Justin Carter now regrets posting “I'm going to go shoot up a school full of kids and eat their still beating hearts,” to his Facebook in February. But he and his father maintain that it was simply a nasty joke made while playing a multi-player game online.
He claims he was playing "League of Legends" online when he began arguing with a friend.
“Someone had said something to the effect of 'Oh you're insane, you're crazy, you're messed up in the head,’ to which he replied 'Oh yeah, I'm real messed up in the head, I'm going to go shoot up a school full of kids and eat their still, beating hearts,’ and the next two lines were lol and jk.," said his father, Jack Carter.
A woman in Canada saw what Justin wrote and reported him to police after she did a Google search and found Justin lived near an elementary school.
Justin was arrested and charged with making terroristic threats on March 27 and could face up to eight years in prison.
The Carter family says police did not find any weapons in Justin’s home and only confiscated his computer.
His father is trying to raise awareness of the severe, even absurd, consequences for making comments on social media saying sarcastic teens across the county probably do not realize what is at stake.
“These people are serious,” Jack Carter said. “They really want my son to go away to jail for a sarcastic comment that he made.”
Justin made the sarcastic remark just two months after the school shooting at Sandy Hook Elementary School in Connecticut.

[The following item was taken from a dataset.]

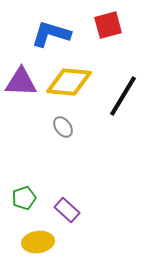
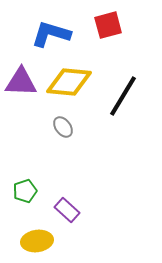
green pentagon: moved 1 px right, 7 px up
yellow ellipse: moved 1 px left, 1 px up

“Justin was the kind of kid who didn't read the newspaper," Jack Carter said. "He didn't watch television. He wasn't aware of current events. These kids, they don't realize what they're doing. They don't understand the implications. They don't understand public space.”
Friends and family members started a petition to release Justin on Change.org titled “Release Justin Carter and Change the Investigative Criteria for Terroristic Threat Laws.” The petition, which has more than 500 signatures, addresses the Texas Attorney General, the Comal County district attorney, and President Barack Obama.
Citing the 1969 Supreme Court case, Brandenburg v. Ohio, the petition states Justin should be released because there is no evidence that there was an "imminent and likely" threat.